Court Opinion

ID: 9478659
Source: CourtListenerOpinion
Date Created: 2023-08-05 06:54:11.181403+00
Date Added: 2024-06-11T17:46:32.533310
License: Public Domain

SLOYITER, Circuit Judge,
concurring.
With great respect for the majority, I believe that our jurisdiction to consider the appeal from the denial of summary judgment in this case requires more analysis than contained in the first paragraph of the majority opinion.
I do not read Mitchell v. Forsyth, 472 U.S. 511, 105 S.Ct. 2806, 86 L.Ed.2d 411 (1985), as holding that every decision involving the question of qualified immunity is immediately appealable. As we suggested in Chinchello v. Fenton, 805 F.2d 126, 130-31 (3d Cir.1986), the denial of a motion for summary judgment claiming qualified immunity based on the “I didn’t do it” defense will not be immediately appealable under Mitchell. On the other hand, we have jurisdiction to hear an appeal when the district court has denied a defendant’s claim to qualified immunity which is based on the defendant’s contention that the conduct on which suit is brought violated no clearly established legal norm. Id.
In this case, one could view the dispute between the parties as a factual one, since Henry contends that Perry gave him no prior warning before shooting. The majority apparently believes that because Henry failed to testify at his criminal trial that there was no warning, we must assume that Perry gave a warning before shooting. However, since the warning vel non was not relevant to Henry’s criminal defense, I do not see how his failure to so testify could preclude him from raising such a claim here. Henry did file a statement under oath in the district court that there was no warning and which, liberally read, avers that he would so testify. App. at 287-90.
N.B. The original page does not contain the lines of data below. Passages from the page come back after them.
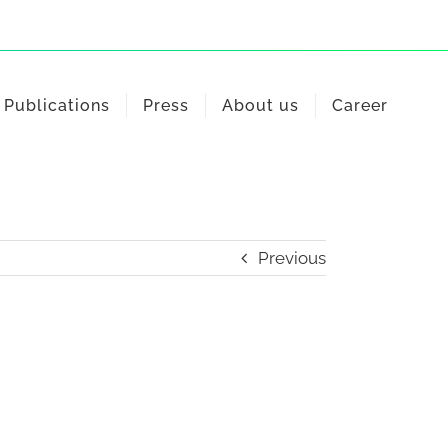
Publications
Press
About us
Career
Previous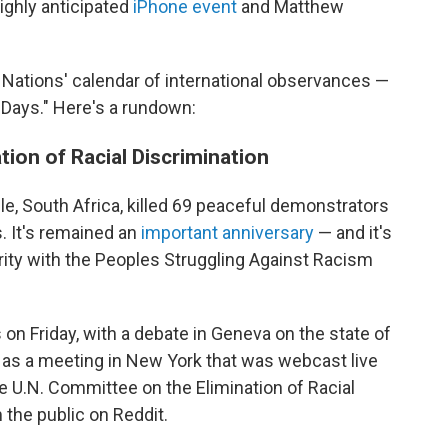
highly anticipated
iPhone event
and Matthew
d Nations' calendar of international observances —
 "Days." Here's a rundown:
ation of Racial Discrimination
lle, South Africa, killed 69 peaceful demonstrators
. It's remained an
important anniversary
— and it's
arity with the Peoples Struggling Against Racism
on Friday, with a debate in Geneva on the state of
l as a meeting in New York that was webcast live
e U.N. Committee on the Elimination of Racial
 the public on Reddit.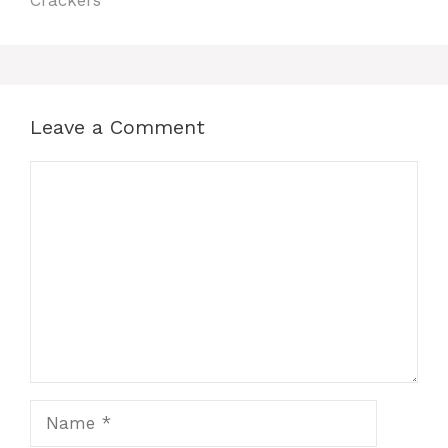
Crackers
Leave a Comment
Comment
Name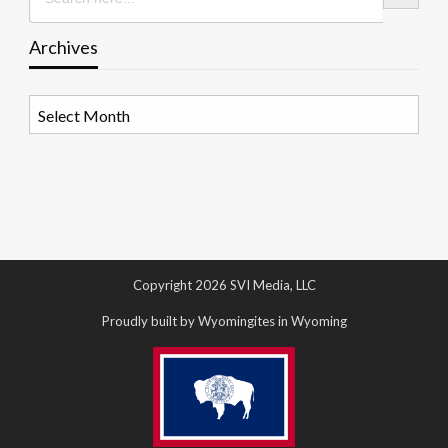
Archives
Archives
Copyright 2026 SVI Media, LLC
Proudly built by Wyomingites in Wyoming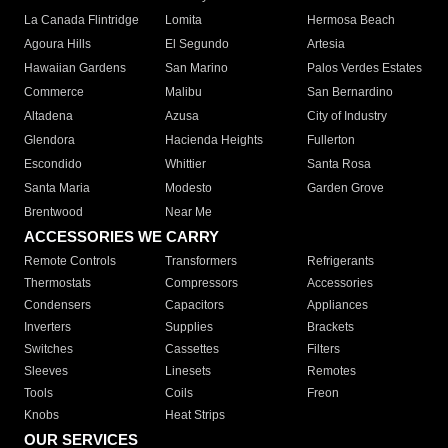
La Canada Flintridge
Lomita
Hermosa Beach
Agoura Hills
El Segundo
Artesia
Hawaiian Gardens
San Marino
Palos Verdes Estates
Commerce
Malibu
San Bernardino
Altadena
Azusa
City of Industry
Glendora
Hacienda Heights
Fullerton
Escondido
Whittier
Santa Rosa
Santa Maria
Modesto
Garden Grove
Brentwood
Near Me
ACCESSORIES WE CARRY
Remote Controls
Transformers
Refrigerants
Thermostats
Compressors
Accessories
Condensers
Capacitors
Appliances
Inverters
Supplies
Brackets
Switches
Cassettes
Filters
Sleeves
Linesets
Remotes
Tools
Coils
Freon
Knobs
Heat Strips
OUR SERVICES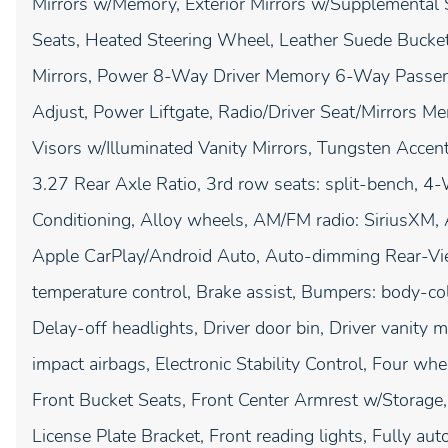
Mirrors w/Memory, Exterior Mirrors w/Supplemental
Seats, Heated Steering Wheel, Leather Suede Bucke
Mirrors, Power 8-Way Driver Memory 6-Way Passen
Adjust, Power Liftgate, Radio/Driver Seat/Mirrors M
Visors w/Illuminated Vanity Mirrors, Tungsten Accen
3.27 Rear Axle Ratio, 3rd row seats: split-bench, 4
Conditioning, Alloy wheels, AM/FM radio: SiriusXM, A
Apple CarPlay/Android Auto, Auto-dimming Rear-Vie
temperature control, Brake assist, Bumpers: body-col
Delay-off headlights, Driver door bin, Driver vanity m
impact airbags, Electronic Stability Control, Four wh
Front Bucket Seats, Front Center Armrest w/Storage, 
License Plate Bracket, Front reading lights, Fully a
I am persuaded to join the majority’s judgment, however, because I believe that even if Perry had failed to warn Henry, that alone could not establish the kind of malice that would defeat a qualified immu*660nity defense under the circumstances here. Henry, who had been convicted of murder and sentenced to life imprisonment, was admittedly escaping. Applying the “objective legal reasonableness” standard established by Harlow v. Fitzgerald, 457 U.S. 800, 819, 102 S.Ct. 2727, 2738, 73 L.Ed.2d 396 (1982), and refined by Anderson v. Creighton, 484 U.S. 635, 107 S.Ct. 3034, 3038-40, 97 L.Ed.2d 523 (1987), Perry could have reasonably believed that he was justified in using force to stop Henry from escaping. The Deputy Superintendent filed an affidavit that every inmate in that maximum security institution must be considered dangerous, and any inmate in the act of escaping must be considered to be a danger to the community. The Operations Manual attached to Perry’s affidavit sets forth that employees transporting inmates may use force, including deadly force, if an escape is attempted but must use the least degree of force necessary. There is no requirement of a warning. There is no basis in the record to conclude that Perry did not comply with the prescribed procedures.
Because the disposition of the qualified immunity claim turns on a question of law, that of legal right and correlative duty, it meets the standard for immediate appeal under Mitchell. I thus concur in the majority’s judgment reversing and remanding with directions to enter summary judgment for defendant.